Dutch DigiNotar Servers Were Fully Hacked

ChristW writes "The final report that was handed to the Dutch government today indicates that all 8 certificate servers of the Dutch company DigiNotar were fully hacked. (Report PDF in English.) Because the access log files were stored on the same servers, they cannot be used to find any evidence for or against intrusion. In fact, blatant falsification has been found in those log files. A series of so-far unused certificates has also been found. It is unknown if and where these certificates have been used."

Bloody n00bs...

[fuzzyfuzzyfungus]

You would think that a company playing at something mildly important(like, oh being a CA for the Dutch government...) could, at very least, do basic things like store logs on WORM tape... Yes, those are overpriced compared to the normal ones; but they aren't that expensive.

Re:Bloody n00bs...

WORMs cost money... so does all security... I'm sure the contract was awarded to the lowest bidder.

Re:Bloody n00bs...

[Opportunist]

*sigh* Most likely, yeah.

Security is the stepchild of IT. They don't produce.
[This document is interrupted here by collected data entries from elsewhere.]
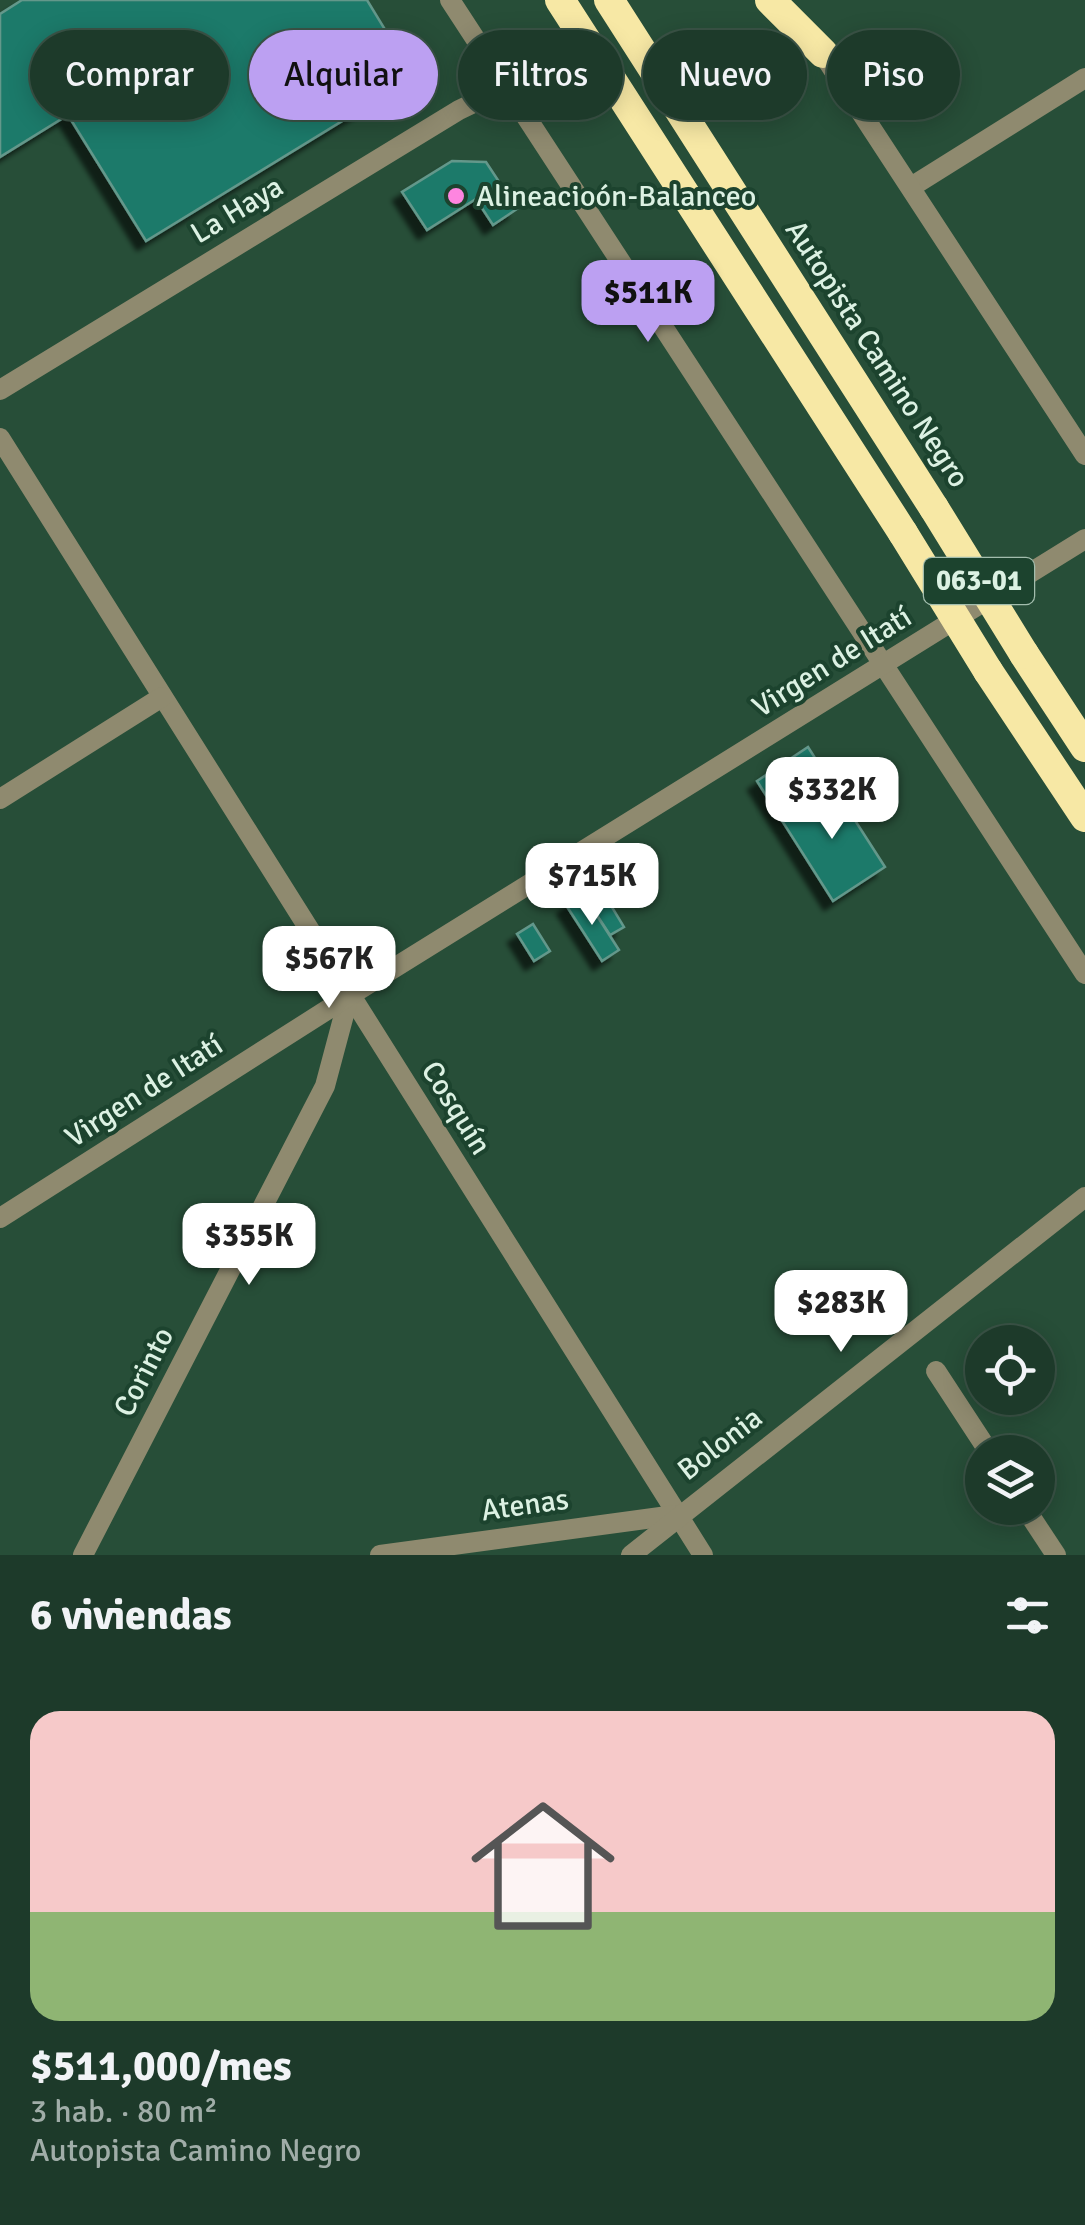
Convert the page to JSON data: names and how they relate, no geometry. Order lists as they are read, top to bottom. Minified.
{"streets":{"highway":["Autopista Camino Negro","063-01"],"street":["La Haya","Virgen de Itatí","Cosquín","Corinto","Bolonia","Atenas"]},"crossings":[["Virgen de Itatí","Cosquín"],["Virgen de Itatí","Corinto"],["Cosquín","Corinto"],["Cosquín","Bolonia"],["Cosquín","Atenas"],["Bolonia","Atenas"]],"places":["Alineacioón-Balanceo"],"page":{"chip":["Comprar","Alquilar","Filtros","Nuevo","Piso"],"price":["$511K","$332K","$715K","$567K","$355K","$283K"],"heading":"6 viviendas","list":[{"name":"$511,000/mes","note":"3 hab. · 80 m² · Autopista Camino Negro"}]}}
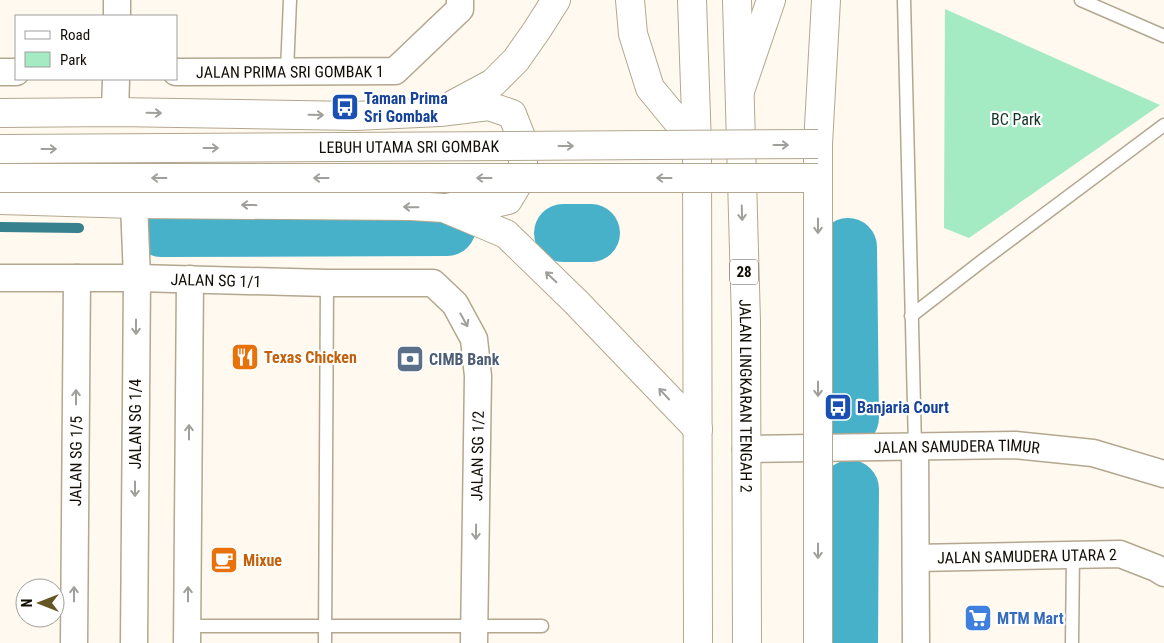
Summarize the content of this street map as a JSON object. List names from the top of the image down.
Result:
{
  "streets": {
    "main road": ["LEBUH UTAMA SRI GOMBAK", "28", "JALAN LINGKARAN TENGAH 2"],
    "street": [
      "JALAN PRIMA SRI GOMBAK 1",
      "JALAN SG 1/1",
      "JALAN SG 1/4",
      "JALAN SAMUDERA TIMUR",
      "JALAN SG 1/2",
      "JALAN SG 1/5",
      "JALAN SAMUDERA UTARA 2"
    ]
  },
  "crossings": [
    ["JALAN SG 1/1", "JALAN SG 1/4"],
    ["JALAN SG 1/1", "JALAN SG 1/2"],
    ["JALAN SG 1/1", "JALAN SG 1/5"],
    ["JALAN LINGKARAN TENGAH 2", "JALAN SAMUDERA TIMUR"]
  ],
  "one_way": ["JALAN SG 1/2"],
  "parks": ["BC Park"],
  "places": {
    "bus stop": ["Taman Prima Sri Gombak", "Banjaria Court"],
    "restaurant": ["Texas Chicken"],
    "bank": ["CIMB Bank"],
    "cafe": ["Mixue"],
    "supermarket": ["MTM Mart"]
  },
  "legend": ["Road", "Park"],
  "north": "left"
}
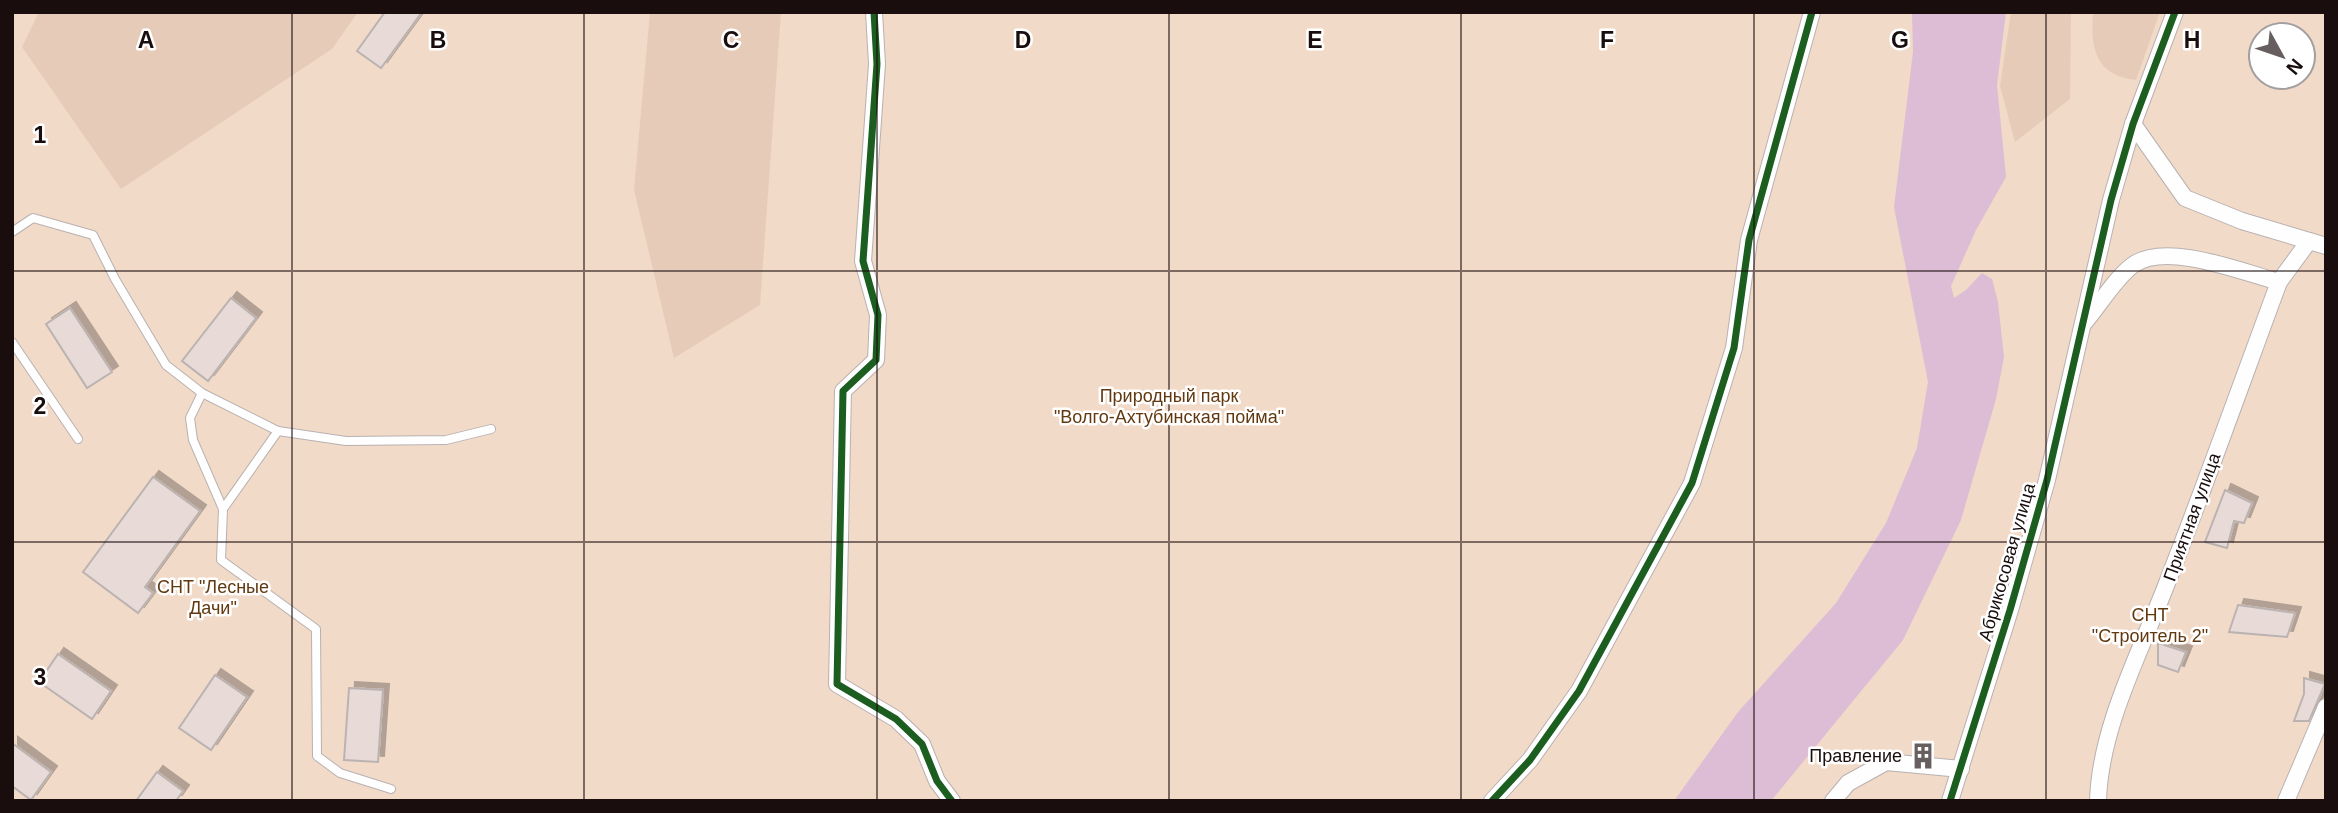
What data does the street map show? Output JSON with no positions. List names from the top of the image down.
{
  "streets": {
    "street": ["Приятная улица", "Абрикосовая улица"]
  },
  "parks": ["Природный парк \"Волго-Ахтубинская пойма\"", "СНТ \"Лесные Дачи\"", "СНТ \"Строитель 2\""],
  "places": {
    "building": ["Правление"]
  },
  "north": "bottom right",
  "grid": {
    "columns": [
      "A",
      "B",
      "C",
      "D",
      "E",
      "F",
      "G",
      "H"
    ],
    "rows": ["1", "2", "3"]
  }
}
Ok, so does a lot of IT, but at least with the rest of IT, management can somehow hope that eventually they can fire a couple of people. With ITSEC, no such luck. They don't streamline production (worse, they often bog it down), they don't make people redundant, in fact, they make more people necessary. Plus, those pesky, nosey security geeks keep peeking into every computer and might find out that the boss is surfing on pages containing gay llama porn.

It's sad but true, if you see two people sitting on a huge table in the crowded cafeteria and nobody wants to join them, and they're not talking with each other either, you know where security and controlling are.

But unlike controlling, it's pretty hard to make your boss understand the dangers of a security breach in IT.